Assume that event B occurs.

Then, either event A occurs, or it does not occur. So, the sum of the probabilities of these two mutually exclusive situations must equal $(1)$.

The probability of the first situation occurring is $p(A|B).$

The probability of the second situation occurring is $p(\overline{A}|B).$

Answer 2

We have $$ \mathbb P(A|B) = \frac {\mathbb P(A\cap B)}{\mathbb P(B)} = \frac {\mathbb P(B\setminus (B\setminus A))}{\mathbb P(B)} = \frac {\mathbb P(B)- \mathbb P(B\setminus A)}{\mathbb P(B)} = 1 - \frac {\mathbb P(B\cap A^c)}{\mathbb P(B)} = 1- \mathbb P(A^c|B). $$

Intuitively, function $\mathbb P_B(A) = \mathbb P(A|B)$ defines probability measure, so naturally we have $\mathbb P_B(A) = 1 - \mathbb P_B(A^c)$. The fact that $\mathbb P_B$ is probability measure for any measurable $B$ such that $\mathbb P(B) > 0$ is a standard excercise.

Answer 3

$$P(A|B)+P(A^{\complement}\mid B)=P(A\cup A^{\complement}\mid B)=P(\Omega\mid B)=1$$

The map prescribed by: $$A\mapsto P(A\mid B)$$ is a probability measure.

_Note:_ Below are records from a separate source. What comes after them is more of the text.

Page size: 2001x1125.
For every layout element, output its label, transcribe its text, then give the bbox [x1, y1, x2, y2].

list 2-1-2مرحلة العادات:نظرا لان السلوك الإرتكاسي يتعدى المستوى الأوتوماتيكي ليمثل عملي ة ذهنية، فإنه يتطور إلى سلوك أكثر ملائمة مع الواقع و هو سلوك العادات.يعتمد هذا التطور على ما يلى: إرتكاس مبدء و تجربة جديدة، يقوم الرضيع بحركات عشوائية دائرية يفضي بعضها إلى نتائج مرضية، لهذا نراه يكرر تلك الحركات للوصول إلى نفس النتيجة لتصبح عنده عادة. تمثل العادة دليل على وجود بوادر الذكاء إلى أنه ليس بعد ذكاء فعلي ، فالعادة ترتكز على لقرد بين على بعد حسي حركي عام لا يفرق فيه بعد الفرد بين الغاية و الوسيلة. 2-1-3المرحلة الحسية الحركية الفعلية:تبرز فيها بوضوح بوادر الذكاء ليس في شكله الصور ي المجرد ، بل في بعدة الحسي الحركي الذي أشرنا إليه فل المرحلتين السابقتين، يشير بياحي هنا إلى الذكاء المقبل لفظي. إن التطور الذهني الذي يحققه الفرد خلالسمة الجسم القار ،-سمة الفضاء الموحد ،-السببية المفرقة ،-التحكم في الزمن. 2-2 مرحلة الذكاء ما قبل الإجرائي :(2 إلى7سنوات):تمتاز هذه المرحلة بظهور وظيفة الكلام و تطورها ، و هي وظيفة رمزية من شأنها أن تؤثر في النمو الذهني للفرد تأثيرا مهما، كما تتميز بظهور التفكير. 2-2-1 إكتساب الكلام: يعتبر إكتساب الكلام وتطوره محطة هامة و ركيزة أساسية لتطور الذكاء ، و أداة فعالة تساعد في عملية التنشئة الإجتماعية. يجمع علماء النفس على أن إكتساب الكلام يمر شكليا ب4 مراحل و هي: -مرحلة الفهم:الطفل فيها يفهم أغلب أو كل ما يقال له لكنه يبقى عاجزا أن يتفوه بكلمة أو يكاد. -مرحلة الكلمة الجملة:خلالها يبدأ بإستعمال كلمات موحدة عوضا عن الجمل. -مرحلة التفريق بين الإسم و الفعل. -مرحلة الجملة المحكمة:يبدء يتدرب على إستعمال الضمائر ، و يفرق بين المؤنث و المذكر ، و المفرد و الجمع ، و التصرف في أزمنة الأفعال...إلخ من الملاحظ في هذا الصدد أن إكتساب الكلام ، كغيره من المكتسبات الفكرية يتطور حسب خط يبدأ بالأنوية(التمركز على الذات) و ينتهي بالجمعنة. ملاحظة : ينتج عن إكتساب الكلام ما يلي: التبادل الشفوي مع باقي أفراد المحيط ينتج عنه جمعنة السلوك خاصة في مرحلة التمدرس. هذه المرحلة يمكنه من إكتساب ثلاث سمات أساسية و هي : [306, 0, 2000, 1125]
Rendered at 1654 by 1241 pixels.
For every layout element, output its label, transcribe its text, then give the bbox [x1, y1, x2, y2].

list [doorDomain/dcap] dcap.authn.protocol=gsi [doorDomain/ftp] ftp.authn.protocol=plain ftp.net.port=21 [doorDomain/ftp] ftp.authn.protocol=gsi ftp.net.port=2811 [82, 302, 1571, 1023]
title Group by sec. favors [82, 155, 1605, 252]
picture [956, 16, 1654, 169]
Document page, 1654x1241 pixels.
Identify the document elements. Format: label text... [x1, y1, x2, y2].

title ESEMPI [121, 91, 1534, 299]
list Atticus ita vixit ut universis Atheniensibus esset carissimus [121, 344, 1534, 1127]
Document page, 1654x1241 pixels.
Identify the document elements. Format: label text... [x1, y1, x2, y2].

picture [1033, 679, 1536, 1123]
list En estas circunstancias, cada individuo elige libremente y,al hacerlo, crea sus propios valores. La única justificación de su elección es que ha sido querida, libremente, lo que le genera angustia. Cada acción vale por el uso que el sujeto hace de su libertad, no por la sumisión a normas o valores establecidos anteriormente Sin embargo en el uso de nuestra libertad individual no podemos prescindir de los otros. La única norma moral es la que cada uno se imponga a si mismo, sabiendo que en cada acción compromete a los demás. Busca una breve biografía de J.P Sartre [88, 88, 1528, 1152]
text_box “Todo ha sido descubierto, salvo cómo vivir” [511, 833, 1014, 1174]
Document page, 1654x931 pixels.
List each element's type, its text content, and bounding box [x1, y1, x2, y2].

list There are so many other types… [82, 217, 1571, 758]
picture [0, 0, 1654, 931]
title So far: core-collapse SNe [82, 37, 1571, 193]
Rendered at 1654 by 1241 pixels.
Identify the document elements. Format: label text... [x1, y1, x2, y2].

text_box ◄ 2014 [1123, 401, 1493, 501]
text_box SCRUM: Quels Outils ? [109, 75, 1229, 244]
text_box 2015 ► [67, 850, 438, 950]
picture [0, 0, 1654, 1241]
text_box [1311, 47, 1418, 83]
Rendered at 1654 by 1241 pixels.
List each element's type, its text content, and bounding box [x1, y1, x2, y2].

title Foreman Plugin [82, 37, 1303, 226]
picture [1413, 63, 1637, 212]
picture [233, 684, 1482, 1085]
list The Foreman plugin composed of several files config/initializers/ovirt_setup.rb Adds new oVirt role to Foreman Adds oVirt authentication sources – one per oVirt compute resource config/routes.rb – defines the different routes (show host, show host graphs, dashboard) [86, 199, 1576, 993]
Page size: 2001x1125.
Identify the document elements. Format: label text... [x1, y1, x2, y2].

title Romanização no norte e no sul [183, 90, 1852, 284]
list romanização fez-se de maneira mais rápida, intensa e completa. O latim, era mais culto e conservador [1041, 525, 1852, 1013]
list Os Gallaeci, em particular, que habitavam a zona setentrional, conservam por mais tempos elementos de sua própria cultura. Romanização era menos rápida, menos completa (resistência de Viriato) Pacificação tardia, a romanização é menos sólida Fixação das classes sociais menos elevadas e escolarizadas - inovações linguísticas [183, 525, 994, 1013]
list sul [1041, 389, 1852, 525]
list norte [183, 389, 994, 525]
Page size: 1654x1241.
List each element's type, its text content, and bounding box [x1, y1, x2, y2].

It arises if the question is asked: "what are the probabilities of the events if it is for sure already that event $B$ occurs?"

Then naïvely we could go for the map prescribed by $A\mapsto P(A\cap B)$ but this is unfortunately not in general a probability measure because $P(\Omega\cap B)=P(B)$ so might take a value that is smaller than $1$.

This is repaired by division with $P(B)$ and makes us arrive at $$P(A\mid B)=\frac{P(A\cap B)}{P(B)}$$ (provided that $P(B)>0$)

It is straightforward to prove that this created map on events is indeed a probability measure.